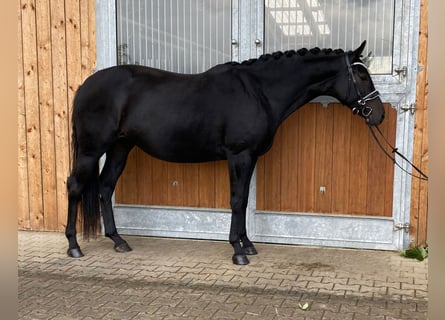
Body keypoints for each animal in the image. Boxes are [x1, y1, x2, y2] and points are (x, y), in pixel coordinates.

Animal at [67, 41, 386, 264]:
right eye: (361, 75)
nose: (379, 114)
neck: (259, 91)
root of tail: (85, 86)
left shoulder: (250, 156)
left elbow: (242, 200)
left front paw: (247, 245)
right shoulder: (239, 155)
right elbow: (236, 200)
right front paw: (237, 251)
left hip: (121, 147)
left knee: (105, 187)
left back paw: (118, 241)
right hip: (91, 150)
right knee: (75, 187)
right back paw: (74, 246)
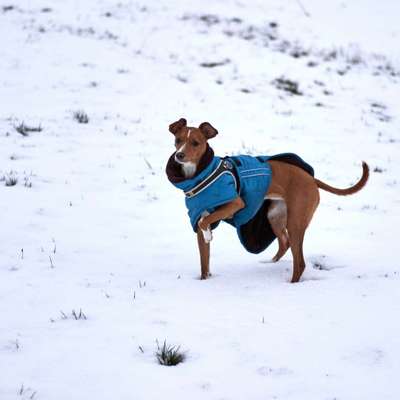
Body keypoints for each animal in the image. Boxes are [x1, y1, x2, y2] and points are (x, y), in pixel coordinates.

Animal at [168, 118, 368, 282]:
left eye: (195, 143)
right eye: (178, 140)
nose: (179, 155)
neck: (200, 174)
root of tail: (311, 179)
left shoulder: (235, 204)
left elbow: (205, 222)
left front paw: (209, 233)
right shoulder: (198, 217)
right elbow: (204, 260)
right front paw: (205, 280)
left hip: (295, 223)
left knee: (300, 262)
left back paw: (291, 283)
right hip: (275, 216)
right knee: (284, 243)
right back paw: (270, 262)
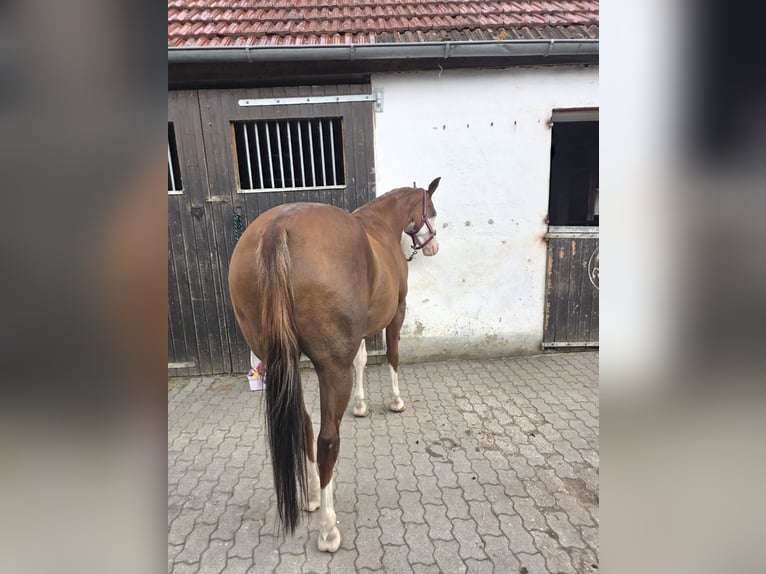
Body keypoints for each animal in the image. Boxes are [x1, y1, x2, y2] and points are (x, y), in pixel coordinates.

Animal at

────────────────────

What you should do:
Apart from its pictures, the material above should be repeated exactly.

Task answer:
Body keypoints for each animal in the image. Boxes are [x1, y1, x2, y2] and points are (x, y), in pixel coordinates.

Animal at [67, 41, 386, 264]:
right eye: (361, 75)
nose: (379, 114)
neck: (259, 91)
root of tail: (85, 86)
left shoulder: (250, 156)
left elbow: (242, 200)
left front paw: (247, 245)
right shoulder: (239, 155)
right elbow: (236, 200)
right front paw: (237, 251)
left hip: (121, 147)
left knee: (105, 187)
left back paw: (118, 241)
right hip: (91, 150)
right knee: (75, 187)
right back paw: (74, 246)
Body keypoints for each animal in the image. Boxes are [x1, y1, x2, y2] and points are (x, y), in pixel coordinates.

Animal at [168, 118, 368, 282]:
left eye: (195, 143)
right eye: (178, 140)
nose: (179, 155)
neck: (200, 174)
root of tail: (311, 179)
left shoulder: (235, 204)
left elbow: (205, 222)
left front paw: (209, 233)
right shoulder: (198, 217)
right elbow: (204, 260)
right front paw: (205, 280)
left hip: (295, 223)
left knee: (300, 262)
left back paw: (291, 283)
right hip: (275, 216)
right knee: (284, 243)
right back paw: (270, 262)
Body keypoints for each animal in the image. Boxes are [x1, y1, x2, y2] and points are (x, y), in pixel coordinates.

Animal at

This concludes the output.